(Page images and extracted text)
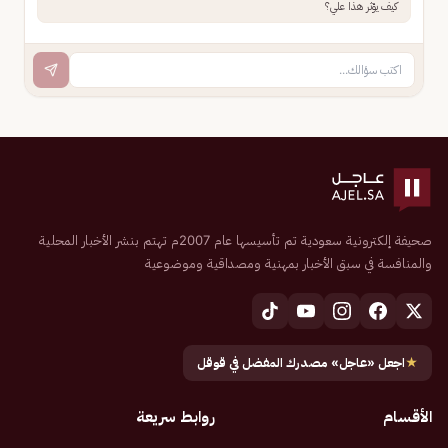
كيف يؤثر هذا علي؟
صحيفة إلكترونية سعودية تم تأسيسها عام 2007م تهتم بنشر الأخبار المحلية
والمنافسة في سبق الأخبار بمهنية ومصداقية وموضوعية
★
اجعل «عاجل» مصدرك المفضل في قوقل
الأقسام
روابط سريعة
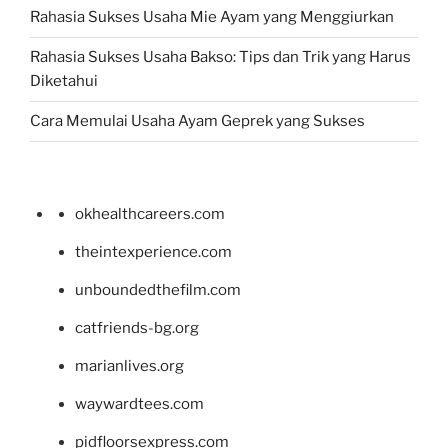
Rahasia Sukses Usaha Mie Ayam yang Menggiurkan
Rahasia Sukses Usaha Bakso: Tips dan Trik yang Harus
Diketahui
Cara Memulai Usaha Ayam Geprek yang Sukses
okhealthcareers.com
theintexperience.com
unboundedthefilm.com
catfriends-bg.org
marianlives.org
waywardtees.com
pidfloorsexpress.com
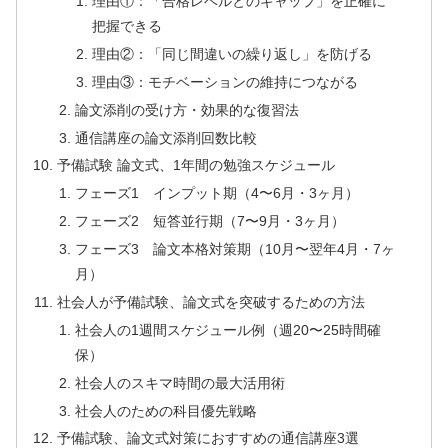
理由①：「合格レベルとのギャップ」を正確に
把握できる
理由②：「同じ間違いの繰り返し」を防げる
理由③：モチベーションの維持につながる
論文添削の受け方・効果的な復習法
通信講座の論文添削回数比較
予備試験 論文式、1年間の勉強スケジュール
フェーズ1 インプット期（4〜6月・3ヶ月）
フェーズ2 短答並行期（7〜9月・3ヶ月）
フェーズ3 論文本格対策期（10月〜翌年4月・7ヶ
月）
社会人が予備試験、論文式を突破するための方法
社会人の1週間スケジュール例（週20〜25時間確
保）
社会人のスキマ時間の最大活用術
社会人のための科目優先戦略
予備試験、論文式対策におすすめの通信講座3選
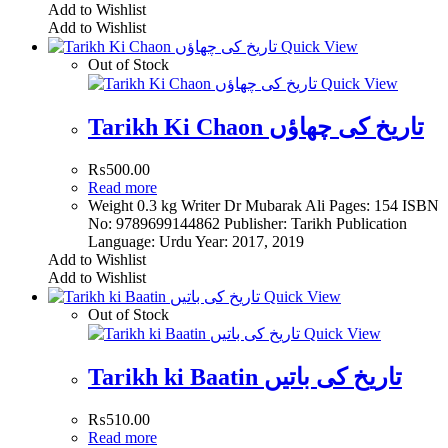
Add to Wishlist
Add to Wishlist
Quick View
Out of Stock
Quick View
Tarikh Ki Chaon تاریخ کی چھاؤں
₨
500.00
Read more
Weight 0.3 kg Writer Dr Mubarak Ali Pages: 154 ISBN
No: 9789699144862 Publisher: Tarikh Publication
Language: Urdu Year: 2017, 2019
Add to Wishlist
Add to Wishlist
Quick View
Out of Stock
Quick View
Tarikh ki Baatin تاریخ کی باتیں
₨
510.00
Read more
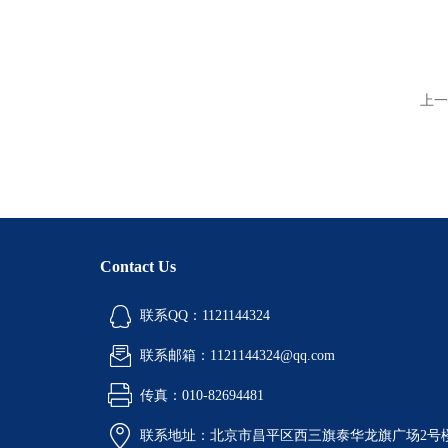
上一
Contact Us
联系QQ：1121144324
联系邮箱：1121144324@qq.com
传真：010-82694481
联系地址：北京市昌平区西三旗泰华龙旗广场2号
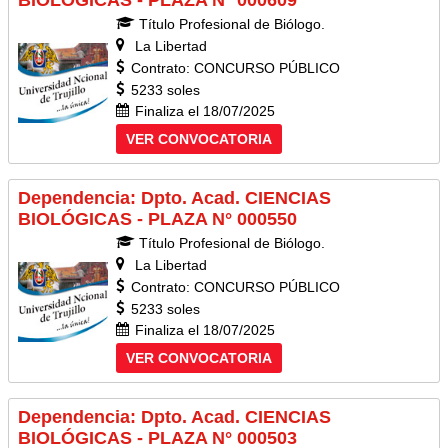
BIOLÓGICAS - PLAZA N° 000609
Título Profesional de Biólogo.
La Libertad
Contrato: CONCURSO PÚBLICO
5233 soles
Finaliza el 18/07/2025
VER CONVOCATORIA
Dependencia: Dpto. Acad. CIENCIAS
BIOLÓGICAS - PLAZA N° 000550
Título Profesional de Biólogo.
La Libertad
Contrato: CONCURSO PÚBLICO
5233 soles
Finaliza el 18/07/2025
VER CONVOCATORIA
Dependencia: Dpto. Acad. CIENCIAS
BIOLÓGICAS - PLAZA N° 000503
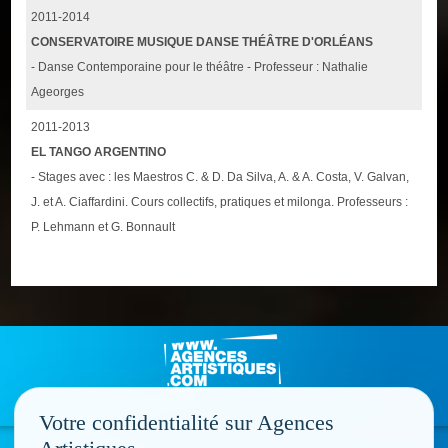
2011-2014
CONSERVATOIRE MUSIQUE DANSE THÉÂTRE D'ORLÉANS
- Danse Contemporaine pour le théâtre - Professeur : Nathalie
Ageorges
2011-2013
EL TANGO ARGENTINO
- Stages avec : les Maestros C. & D. Da Silva, A. & A. Costa, V. Galvan,
J. et A. Ciaffardini. Cours collectifs, pratiques et milonga. Professeurs :
P. Lehmann et G. Bonnault
Votre confidentialité sur Agences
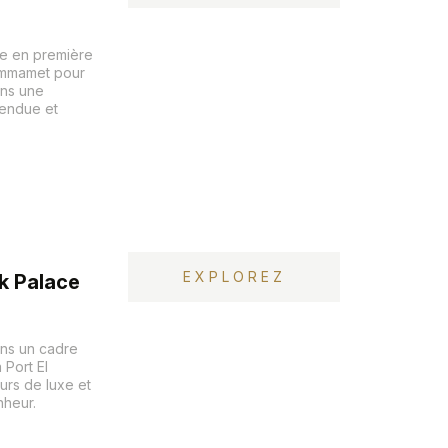
ne en première
ammamet pour
ans une
tendue et
EXPLOREZ
k Palace
ans un cadre
 Port El
urs de luxe et
nheur.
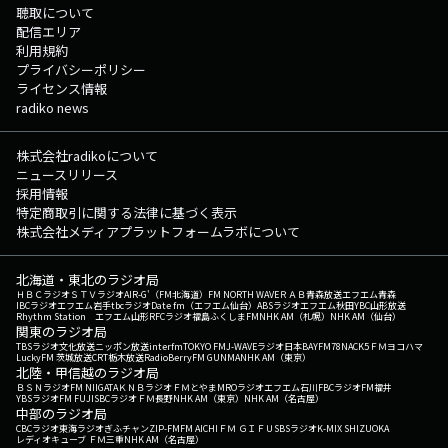
聴取について
配信エリア
利用規約
プライバシーポリシー
ライセンス情報
radiko news
株式会社radikoについて
ニュースリリース
採用情報
特定商取引に関する法律に基づく表示
株式会社メディアプラットフォームラボについて
北海道・東北のラジオ局
ＨＢＣラジオ
ＳＴＶラジオ
AIR-G'（FM北海道）
FM NORTH WAVE
ＲＡＢ青森放送
エフエム青森
IBCラジオ
エフエム岩手
tbcラジオ
Date fm（エフエム仙台）
ABSラジオ
エフエム秋田
YBC山形放送
Rhythm Station エフエム山形
RFCラジオ福島
ふくしまFM
NHK AM（札幌）
NHK AM（仙台）
関東のラジオ局
TBSラジオ
文化放送
ニッポン放送
interfm
TOKYO FM
J-WAVE
ラジオ日本
BAYFM78
NACK5
ＦＭヨコハマ
LuckyFM 茨城放送
CRT栃木放送
RadioBerry
FM GUNMA
NHK AM（東京）
北陸・甲信越のラジオ局
ＢＳＮラジオ
FM NIIGATA
ＫＮＢラジオ
ＦＭとやま
MROラジオ
エフエム石川
FBCラジオ
FM福井
YBSラジオ
FM FUJI
SBCラジオ
ＦＭ長野
NHK AM（東京）
NHK AM（名古屋）
中部のラジオ局
CBCラジオ
東海ラジオ
ぎふチャン
ZIP-FM
FM AICHI
ＦＭ ＧＩＦＵ
SBSラジオ
K-MIX SHIZUOKA
レディオキューブ ＦＭ三重
NHK AM（名古屋）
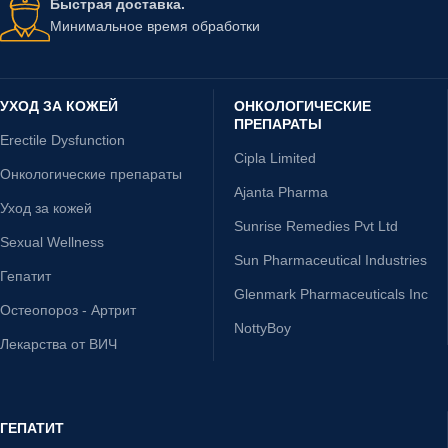
Быстрая доставка.
Минимальное время обработки
УХОД ЗА КОЖЕЙ
ОНКОЛОГИЧЕСКИЕ
ПРЕПАРАТЫ
Erectile Dysfunction
Cipla Limited
Онкологические препараты
Ajanta Pharma
Уход за кожей
Sunrise Remedies Pvt Ltd
Sexual Wellness
Sun Pharmaceutical Industries
Гепатит
Glenmark Pharmaceuticals Inc
Остеопороз - Артрит
NottyBoy
Лекарства от ВИЧ
ГЕПАТИТ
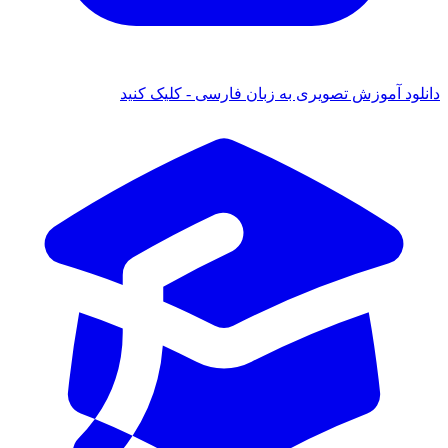
دانلود آموزش تصویری به زبان فارسی - کلیک کنید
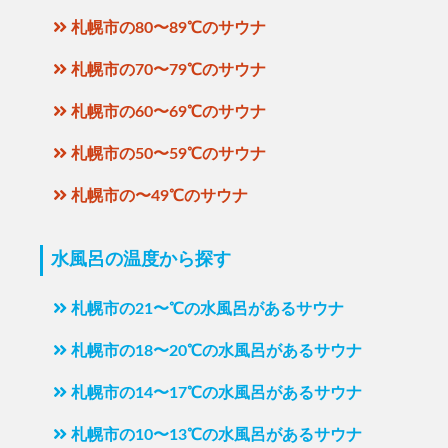
札幌市の80〜89℃のサウナ
札幌市の70〜79℃のサウナ
札幌市の60〜69℃のサウナ
札幌市の50〜59℃のサウナ
札幌市の〜49℃のサウナ
水風呂の温度から探す
札幌市の21〜℃の水風呂があるサウナ
札幌市の18〜20℃の水風呂があるサウナ
札幌市の14〜17℃の水風呂があるサウナ
札幌市の10〜13℃の水風呂があるサウナ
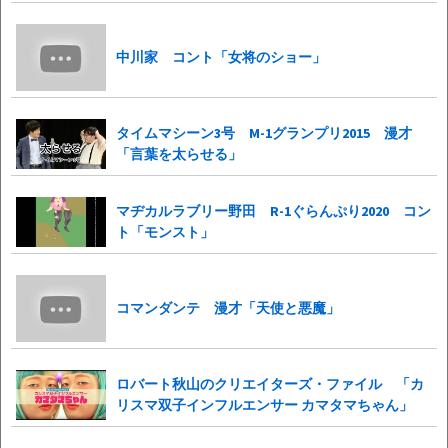
中川家 コント「女将のショー」
タイムマシーン3号 M-1グランプリ2015 漫才
「言葉を太らせる」
マヂカルラブリー野田 R-1ぐらんぷり2020 コン
ト「モンスト」
コマンダンテ 漫才「天使と悪魔」
ロバート秋山のクリエイターズ・ファイル 「カ
リスマ双子インフルエンサー カマタマちゃん」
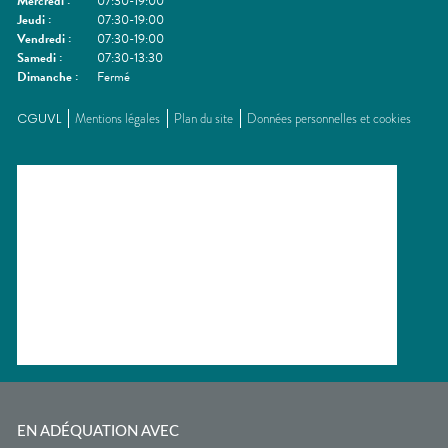
Mercredi
:
07:30-19:00
Jeudi
:
07:30-19:00
Vendredi
:
07:30-19:00
Samedi
:
07:30-13:30
Dimanche
:
Fermé
CGUVL
Mentions légales
Plan du site
Données personnelles et cookies
EN ADÉQUATION AVEC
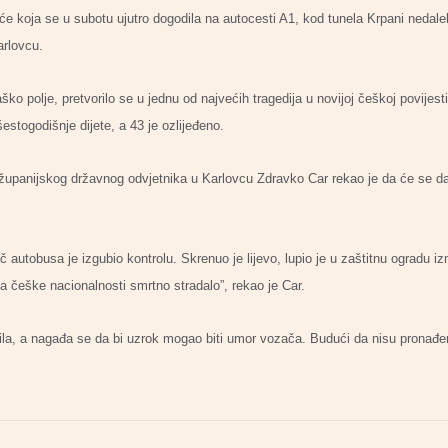
će koja se u subotu ujutro dogodila na autocesti A1, kod tunela Krpani nedal
arlovcu.
ško polje, pretvorilo se u jednu od najvećih tragedija u novijoj češkoj povijest
stogodišnje dijete, a 43 je ozlijeđeno.
upanijskog državnog odvjetnika u Karlovcu Zdravko Car rekao je da će se dal
 autobusa je izgubio kontrolu. Skrenuo je lijevo, lupio je u zaštitnu ogradu i
a češke nacionalnosti smrtno stradalo”, rekao je Car.
ila, a nagađa se da bi uzrok mogao biti umor vozača. Budući da nisu pronađen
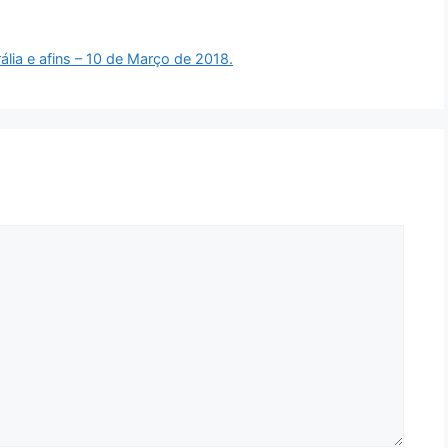
ia e afins – 10 de Março de 2018.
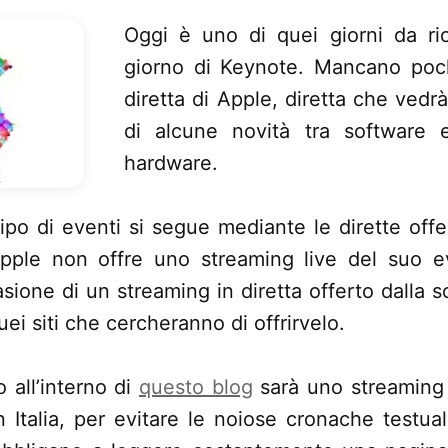
Oggi è uno di quei giorni da ric
giorno di Keynote. Mancano poch
diretta di Apple, diretta che vedr
di alcune novità tra software e
hardware.
tipo di eventi si segue mediante le dirette off
Apple non offre uno streaming live del suo 
asione di un streaming in diretta offerto dalla s
quei siti che cercheranno di offrirvelo.
o all’interno di
questo blog
sarà uno streaming 
 Italia, per evitare le noiose cronache testual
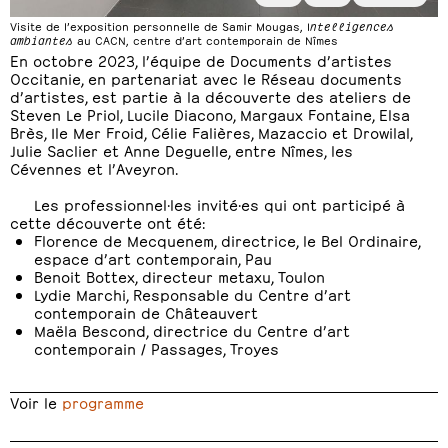
Visite de l’exposition personnelle de Samir Mougas, I
ntelligences
ambiantes
au CACN, centre d’art contemporain de Nîmes
En octobre 2023, l’équipe de Documents d’artistes
Occitanie, en partenariat avec le Réseau documents
d’artistes, est partie à la découverte des ateliers de
Steven Le Priol, Lucile Diacono, Margaux Fontaine, Elsa
Brès, Ile Mer Froid, Célie Falières, Mazaccio et Drowilal,
Julie Saclier et Anne Deguelle, entre Nîmes, les
Cévennes et l’Aveyron.
Les professionnel·les invité·es qui ont participé à
cette découverte ont été:
Florence de Mecquenem, directrice, le Bel Ordinaire,
espace d’art contemporain, Pau
Benoit Bottex, directeur metaxu, Toulon
Lydie Marchi, Responsable du Centre d’art
contemporain de Châteauvert
Maëla Bescond, directrice du Centre d’art
contemporain / Passages, Troyes
Voir le
programme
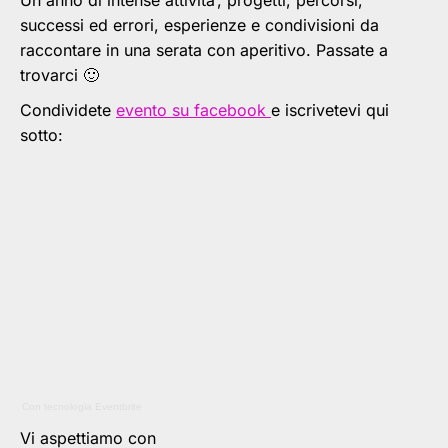
Un anno di intense attivita’, progetti, percorsi,
successi ed errori, esperienze e condivisioni da
raccontare in una serata con aperitivo. Passate a
trovarci 🙂
Condividete
evento su facebook
e iscrivetevi qui
sotto:
Con tecnologia Eventbrite
Vi aspettiamo con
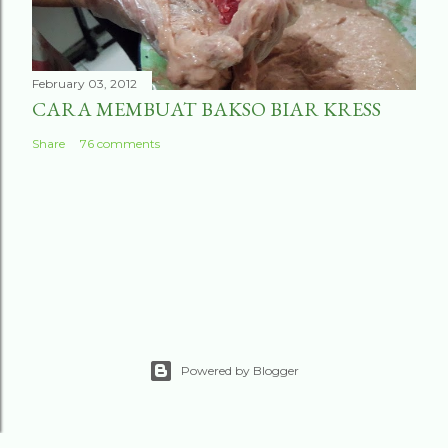
February 03, 2012
CARA MEMBUAT BAKSO BIAR KRESS
Share
76 comments
Powered by Blogger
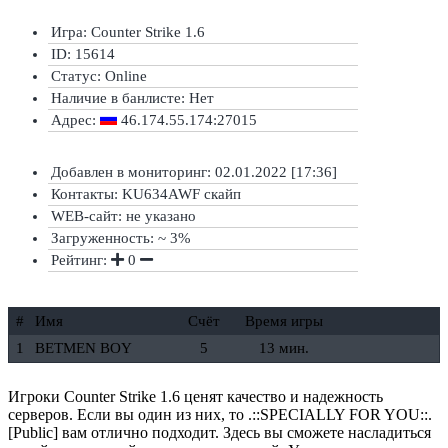
Игра: Counter Strike 1.6
ID: 15614
Статус:
Online
Наличие в банлисте:
Нет
Адрес:
46.174.55.174:27015
Добавлен в мониторинг: 02.01.2022 [17:36]
Контакты: KU634AWF скайп
WEB-сайт: не указано
Загруженность: ~ 3%
Рейтинг:
0
#
Имя
Счёт
Время игры
1
BETMEN BOY
5
13 мин.
Игроки Counter Strike 1.6 ценят качество и надежность
серверов. Если вы один из них, то .::SPECIALLY FOR YOU::.
[Public] вам отлично подходит. Здесь вы сможете насладиться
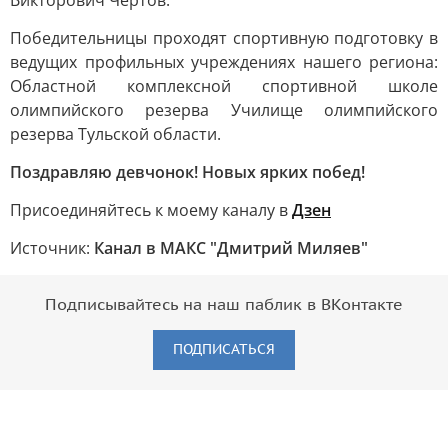
Викторович Чертов.
Победительницы проходят спортивную подготовку в
ведущих профильных учреждениях нашего региона:
Областной комплексной спортивной школе
олимпийского резерва Училище олимпийского
резерва Тульской области.
Поздравляю девчонок! Новых ярких побед!
Присоединяйтесь к моему каналу в
Дзен
Источник:
Канал в МАКС "Дмитрий Миляев"
Подписывайтесь на наш паблик в ВКонтакте
ПОДПИСАТЬСЯ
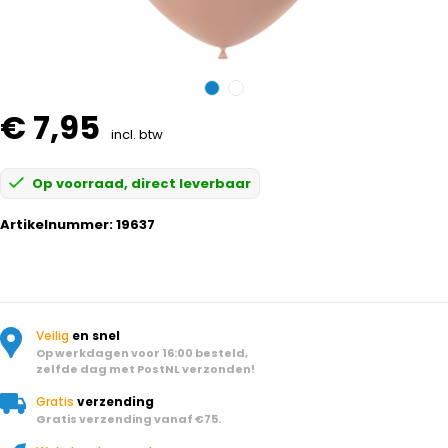
€ 7,95
incl. btw
Op voorraad, direct leverbaar
Artikelnummer:
19637
Veilig
en snel
Op werkdagen voor 16:00 besteld,
zelfde dag met PostNL verzonden!
Gratis
verzending
Gratis verzending vanaf €75.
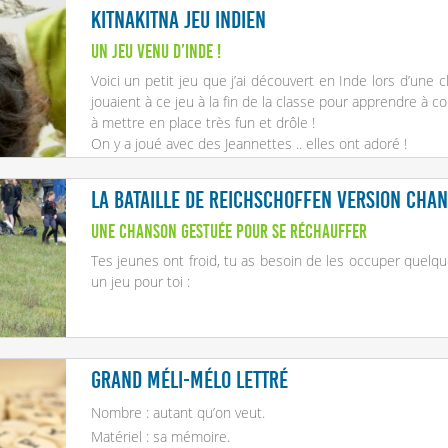
KitnaKitna Jeu Indien
Un jeu venu d’Inde !
Voici un petit jeu que j’ai découvert en Inde lors d’une 
jouaient à ce jeu à la fin de la classe pour apprendre à c
à mettre en place très fun et drôle !
On y a joué avec des Jeannettes .. elles ont adoré !
La bataille de Reichschoffen version cha
Une chanson gestuée pour se réchauffer
Tes jeunes ont froid, tu as besoin de les occuper quelque
un jeu pour toi :
Grand Méli-Mélo Lettré
Nombre : autant qu’on veut.
Matériel : sa mémoire.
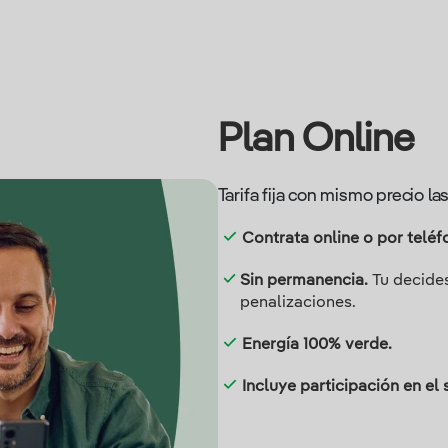
Plan Online
Tarifa fija con mismo precio la
Contrata online o por teléf
Sin permanencia.
Tu decides
penalizaciones.
Energía 100% verde.
Incluye participación en el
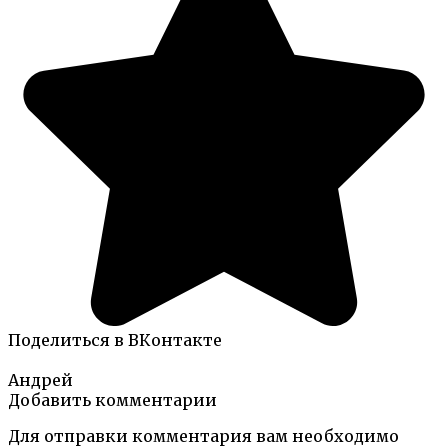
Поделиться в ВКонтакте
Андрей
Добавить комментарии
Для отправки комментария вам необходимо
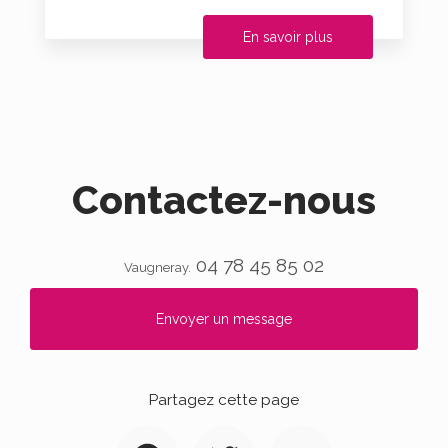
En savoir plus
Contactez-nous
04 78 45 85 02
Vaugneray.
Envoyer un message
Partagez cette page
Facebook
Twitter
Email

Problem to work on: In which lines of the records does the word "Sukses" appear? Copy each of them.

Response below:
Rahasia Sukses Usaha Mie Ayam yang Menggiurkan
Rahasia Sukses Usaha Bakso: Tips dan Trik yang Harus
Cara Memulai Usaha Ayam Geprek yang Sukses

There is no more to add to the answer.